I currently use an 18-35 D on my d610 but am a little disappointed with the image quality... Is there anything that might be better for around €300 or less second hand?
Also is 18mm considered wide enough on an FX for interior real estate photography? Or should I go wider? Maybe a 14mm prime?
i have a fair amount of strictly part-time experience in real estate photography; it is a pretty simple niche to work if you have the right contacts. I used a d600 for three years, so, yes, your body is fine.
i am presuming that you are interested in my comments; forgive me if you are not. i would say the following:
- You don't need AF or, really, a zoom; you do need corner-to-corner optical quality and flash automation/cpu integration. A few well chosen primes with cpu integration (and that lets out my shelf of AIS lenses) will do just fine. I use the Rokinon 14mm f2.8 w/chip along with 28mm and 50mm f1.8Gs. i want no more. I certainly use the 14mm most; the 110 degree FOV works for interiors.
- Lighting, lighting, lighting is the key concern. Particularly as the lens FOV gets wider, multiple wireless flashes are all but mandatory. Balancing those with natural light is a real art and, frankly, is the core of your value-added compared to realtor cell phone images. You will need at least two off board units; i have four and routinely use them all. Godox now makes excellent, cost-effective, third party Nikon CLS-compatible units (which i wish were available when i bought).

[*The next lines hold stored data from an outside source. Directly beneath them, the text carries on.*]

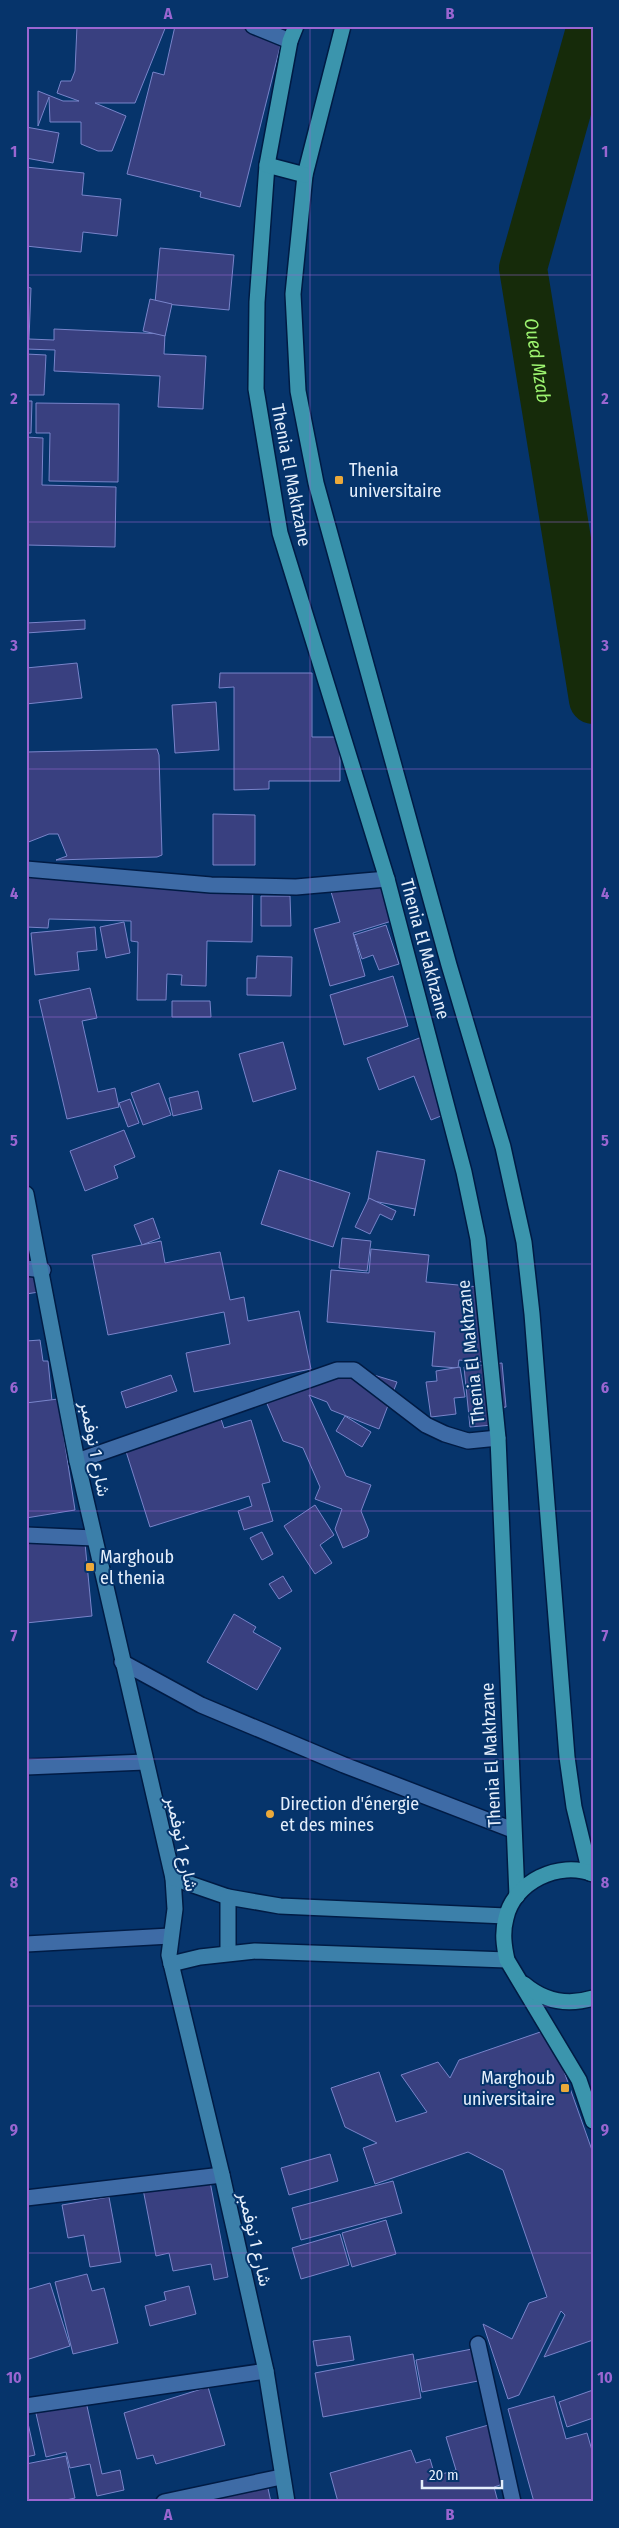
<svg xmlns="http://www.w3.org/2000/svg" width="619" height="2528" font-family="'Fira Sans Condensed',Vazirmatn,sans-serif">
	<rect width="100%" height="100%" fill="#06346b"/>
	<g fill="none" stroke-linecap="round" stroke-linejoin="round">
		<path stroke="#162b0a" stroke-width="48" id="s1" d="M 591,26 L 523,268 L 593,700"/>
	</g>
	<g fill="#394080" stroke="#7884ca">
		<polygon points="77,26 166,26 135,103 95,103 126,116 112,151 98,151 81,144 81,122 50,122 49,97 38,126 38,91 63,101 79,101 57,93 61,81 71,81 75,71"/>
		<polygon points="175,26 264,26 284,31 240,207 200,197 201,192 127,174 153,72 164,75"/>
		<polygon points="26,127 59,133 53,163 26,158"/>
		<polygon points="26,167 84,173 82,195 121,199 117,236 83,232 81,252 26,246"/>
		<polygon points="160,248 234,255 229,310 155,303"/>
		<polygon points="26,287 31,288 29,339 54,340 54,329 165,334 164,354 206,356 203,409 158,407 160,376 54,371 55,350 26,349"/>
		<polygon points="150,299 172,304 165,336 143,331"/>
		<polygon points="26,354 46,355 44,395 26,395"/>
		<polygon points="26,401 32,401 31,433 26,433"/>
		<polygon points="36,403 119,404 118,482 49,481 50,433 36,433"/>
		<polygon points="26,437 43,438 42,485 116,487 115,547 26,545"/>
		<polygon points="85,620 85,629 26,633 26,623"/>
		<polygon points="77,663 82,698 26,704 26,668"/>
		<polygon points="220,673 312,673 312,737 340,737 340,781 269,781 269,789 234,790 234,687 219,688"/>
		<polygon points="216,702 219,750 175,753 172,705"/>
		<polygon points="157,749 159,755 162,855 157,857 56,860 67,856 58,834 49,834 26,843 26,752"/>
		<polygon points="213,814 255,815 255,865 213,865"/>
		<polygon points="26,870 253,881 252,942 207,941 206,986 181,985 182,975 167,974 166,1000 137,1000 138,942 131,941 131,921 49,919 48,928 26,927"/>
		<polygon points="381,870 395,920 353,933 365,976 330,986 314,929 340,922 329,885"/>
		<polygon points="261,896 290,896 291,926 261,926"/>
		<polygon points="124,922 130,953 106,958 100,927"/>
		<polygon points="386,925 399,964 379,970 373,955 362,959 354,935"/>
		<polygon points="95,927 97,950 77,952 79,970 35,975 31,933"/>
		<polygon points="257,956 292,957 291,996 247,995 247,978 256,978"/>
		<polygon points="393,976 408,1026 344,1045 330,995"/>
		<polygon points="90,988 97,1018 82,1021 98,1092 115,1088 119,1107 67,1119 39,1000"/>
		<polygon points="172,1001 210,1001 211,1017 172,1017"/>
		<polygon points="422,1037 451,1112 431,1120 414,1076 379,1090 367,1058"/>
		<polygon points="283,1042 296,1089 253,1102 239,1054"/>
		<polygon points="159,1083 171,1115 143,1125 131,1093"/>
		<polygon points="198,1091 202,1109 173,1116 169,1098"/>
		<polygon points="130,1099 139,1123 128,1127 119,1103"/>
		<polygon points="124,1130 135,1157 114,1166 118,1178 85,1191 70,1151"/>
		<polygon points="377,1151 425,1160 414,1216 415,1209 368,1200"/>
		<polygon points="279,1170 350,1193 333,1247 261,1224"/>
		<polygon points="369,1198 396,1211 392,1220 380,1214 370,1234 355,1227"/>
		<polygon points="153,1218 160,1238 142,1245 134,1225"/>
		<polygon points="342,1238 371,1241 367,1271 339,1268"/>
		<polygon points="161,1241 165,1263 220,1252 230,1300 244,1297 248,1321 299,1311 311,1369 194,1392 186,1353 230,1344 224,1312 108,1335 92,1255"/>
		<polygon points="371,1249 429,1255 426,1282 490,1288 484,1362 459,1360 458,1368 432,1366 435,1332 327,1322 331,1270 369,1273"/>
		<polygon points="36,1259 39,1292 26,1294 26,1260"/>
		<polygon points="40,1340 43,1361 48,1361 52,1401 26,1404 26,1341"/>
		<polygon points="502,1363 506,1407 491,1409 493,1425 470,1427 464,1367"/>
		<polygon points="344,1366 397,1382 379,1429 331,1410 327,1402 309,1395 346,1476 371,1485 361,1511 369,1531 367,1537 343,1548 335,1529 342,1509 315,1499 320,1487 303,1448 283,1441 265,1399"/>
		<polygon points="460,1367 465,1397 454,1398 456,1414 431,1417 426,1382 437,1381 436,1371"/>
		<polygon points="171,1375 177,1391 126,1408 121,1392"/>
		<polygon points="58,1399 75,1510 26,1518 26,1403"/>
		<polygon points="219,1413 224,1428 251,1420 270,1482 262,1484 273,1521 244,1530 238,1511 252,1506 249,1496 150,1527 123,1442"/>
		<polygon points="345,1416 371,1432 362,1447 336,1431"/>
		<polygon points="315,1505 334,1535 320,1545 332,1563 315,1574 284,1526"/>
		<polygon points="262,1532 273,1554 262,1560 250,1538"/>
		<polygon points="84,1533 92,1616 26,1623 26,1539"/>
		<polygon points="283,1576 292,1591 279,1599 269,1584"/>
		<polygon points="234,1614 256,1627 253,1632 281,1648 257,1690 207,1662"/>
		<polygon points="549,2029 593,2153 593,2340 544,2357 565,2315 561,2311 519,2395 508,2399 483,2324 512,2339 529,2303 547,2297 503,2170 468,2152 375,2184 363,2148 377,2143 345,2127 331,2088 379,2072 396,2122 427,2112 401,2075 438,2062 450,2078 459,2060"/>
		<polygon points="330,2154 338,2181 289,2195 281,2168"/>
		<polygon points="209,2176 228,2277 214,2280 211,2264 173,2271 169,2253 156,2256 143,2189"/>
		<polygon points="393,2181 402,2213 301,2240 292,2208"/>
		<polygon points="109,2197 121,2262 90,2267 84,2235 68,2238 62,2205"/>
		<polygon points="386,2220 396,2254 352,2267 342,2233"/>
		<polygon points="340,2234 349,2265 301,2279 292,2248"/>
		<polygon points="87,2274 92,2291 104,2288 118,2343 73,2354 55,2282"/>
		<polygon points="50,2283 70,2346 26,2360 26,2290"/>
		<polygon points="189,2286 196,2314 150,2326 145,2306 166,2300 164,2292"/>
		<polygon points="350,2336 354,2360 317,2366 313,2341"/>
		<polygon points="472,2349 478,2381 422,2392 416,2360"/>
		<polygon points="413,2354 421,2398 323,2417 315,2373"/>
		<polygon points="208,2387 225,2445 156,2464 153,2455 137,2459 124,2413"/>
		<polygon points="593,2390 593,2418 567,2427 559,2402"/>
		<polygon points="554,2396 566,2439 587,2433 593,2454 593,2500 534,2502 508,2409"/>
		<polygon points="85,2397 102,2474 120,2470 124,2490 97,2496 90,2464 70,2468 66,2452 46,2457 35,2409"/>
		<polygon points="26,2414 35,2455 26,2457"/>
		<polygon points="492,2424 509,2482 494,2487 498,2502 338,2502 330,2473 411,2450 416,2463 430,2459 435,2476 456,2470 446,2437"/>
		<polygon points="66,2456 75,2498 57,2502 26,2502 26,2464"/>
		<polygon points="265,2475 271,2502 186,2502"/>
	</g>
	<g fill="none" stroke-linecap="round" stroke-linejoin="round">
		<defs>
			<g id="minor">
				<polyline points="253,26 290,41"/>
				<polyline points="26,869 211,885 296,887 387,879"/>
				<polyline points="26,1268 43,1270"/>
				<polyline points="77,1461 337,1370 354,1370 426,1425 445,1434 468,1441 498,1438"/>
				<polyline points="26,1535 94,1538"/>
				<polyline points="122,1662 201,1705 344,1765 513,1830"/>
				<polyline points="26,1767 145,1762"/>
				<polyline points="26,1944 170,1936"/>
				<polyline points="26,2198 222,2175"/>
				<polyline points="478,2344 513,2502"/>
				<polyline points="26,2406 266,2371"/>
				<polyline points="164,2502 281,2477"/>
			</g>
			<g id="secondary">
				<polyline points="26,1194 77,1461 173,1878 175,1909 169,1955 222,2175 266,2371 287,2502"/>
				<polyline points="173,1878 228,1897 280,1906 506,1916"/>
				<polyline points="228,1953 228,1897"/>
				<polyline points="171,1964 200,1957 255,1951 507,1960"/>
			</g>
			<g id="primary">
				<polyline points="296,26 290,41 267,165 257,302 256,389 280,533 387,879 464,1172 478,1239 498,1438 517,1896"/>
				<polyline points="343,26 305,175 293,294 298,391 316,483 449,965 503,1147 524,1242 532,1314 567,1757 574,1807 590,1873"/>
				<polyline points="267,165 305,175"/>
				<path d="M 593,1874 C 559,1860 514,1882 506,1918 C 502,1933 504,1946 507,1960 L 579,2080 L 593,2121"/>
				<path d="M 524,1984 C 544,2001 567,2006 593,1998"/>
			</g>
		</defs>
		<use href="#minor" stroke="#001b44" stroke-width="18"/>
		<use href="#secondary" stroke="#001b44" stroke-width="18"/>
		<use href="#primary" stroke="#001b44" stroke-width="18"/>
		<use href="#minor" stroke="#3e6ba6" stroke-width="15"/>
		<use href="#secondary" stroke="#3c80aa" stroke-width="15"/>
		<use href="#primary" stroke="#3b95ad" stroke-width="15"/>
	</g>
	<path fill="none" stroke="#9a66d1" stroke-width="1" stroke-opacity="0.55" d="M 310,26 L 310,2502M 26,275 L 593,275M 26,522 L 593,522M 26,769 L 593,769M 26,1017 L 593,1017M 26,1264 L 593,1264M 26,1511 L 593,1511M 26,1759 L 593,1759M 26,2006 L 593,2006M 26,2253 L 593,2253"/>
	<g fill="#eba93a" stroke="#06346b" stroke-width="2">
		<rect x="334" y="475" width="10" height="10" rx="2.5"/>
		<rect x="85" y="1562" width="10" height="10" rx="2.5"/>
		<circle cx="270" cy="1814" r="5"/>
		<rect x="560" y="2083" width="10" height="10" rx="2.5"/>
	</g>
	<g text-anchor="middle" stroke-width="4" stroke-linejoin="round" paint-order="stroke">
		<g font-size="18" fill="#e4eefb" stroke="#06346b" text-anchor="start">
			<text x="349" y="476">Thenia<tspan x="349" dy="21">universitaire</tspan></text>
			<text x="100" y="1563">Marghoub<tspan x="100" dy="21">el thenia</tspan></text>
			<text x="280" y="1810">Direction d'énergie<tspan x="280" dy="21">et des mines</tspan></text>
			<text x="555" y="2084" text-anchor="end">Marghoub<tspan x="555" dy="21">universitaire</tspan></text>
		</g>
		<g font-size="18" fill="#e4eefb" stroke="#06346b">
			<text transform="translate(291 475) rotate(79)" y="6">Thenia El Makhzane</text>
			<text transform="translate(425 949) rotate(75)" y="6">Thenia El Makhzane</text>
			<text transform="translate(471 1352) rotate(-96)" y="6">Thenia El Makhzane</text>
			<text transform="translate(95 1449) rotate(79)" y="6">شارع 1 نوفمبر</text>
			<text transform="translate(491 1755) rotate(-93)" y="6">Thenia El Makhzane</text>
			<text transform="translate(182 1844) rotate(78)" y="6">شارع 1 نوفمبر</text>
			<text transform="translate(255 2239) rotate(77)" y="6">شارع 1 نوفمبر</text>
		</g>
		<g font-size="19" font-style="italic" fill="#9cf26f" stroke="#06346b">
			<text dy="7" stroke="none"><textPath href="#s1" startOffset="345">Oued Mzab</textPath></text>
		</g>
	</g>
	<rect width="619" height="2528" fill="none" stroke="#06346b" stroke-width="55"/>
	<path d="M422 2480v8h80v-8" fill="none" stroke="#e4eefb" stroke-width="2.5"/>
	<text x="429" y="2480" font-size="15" fill="#e4eefb" stroke="#06346b" stroke-width="4" paint-order="stroke">20 m</text>
	<rect x="28" y="28" width="564" height="2472" fill="none" stroke="#9a66d1" stroke-width="2"/>
	<g font-size="16" text-anchor="middle" font-weight="bold" fill="#9a66d1">
		<text x="168" y="19">A</text>
		<text x="450" y="19">B</text>
		<text x="14" y="157">1</text>
		<text x="605" y="157">1</text>
		<text x="14" y="404">2</text>
		<text x="605" y="404">2</text>
		<text x="14" y="651">3</text>
		<text x="605" y="651">3</text>
		<text x="14" y="899">4</text>
		<text x="605" y="899">4</text>
		<text x="14" y="1146">5</text>
		<text x="605" y="1146">5</text>
		<text x="14" y="1393">6</text>
		<text x="605" y="1393">6</text>
		<text x="14" y="1641">7</text>
		<text x="605" y="1641">7</text>
		<text x="14" y="1888">8</text>
		<text x="605" y="1888">8</text>
		<text x="14" y="2135">9</text>
		<text x="605" y="2135">9</text>
		<text x="14" y="2383">10</text>
		<text x="605" y="2383">10</text>
		<text x="168" y="2520">A</text>
		<text x="450" y="2520">B</text>
	</g>
</svg>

- Think carefully about your post-capture workflow. You are going to be doing a lot of it; just a little bit of streamlining pays off when facing, say, taking 320 images from a day's shooting three properties down to 36 deliverables (12 each). i use DXO, but many obviously do well with LR and PS; work out your batch features though. Learn to use a light touch on perspective control; it eats resolution.
Good luck.
-- gary ray
Semi-professional in early 1970s; just a putzer since then. interests: historical sites, virginia, motorcycle racing. A nikon user more by habit than choice; still, nikon seems to work well for me.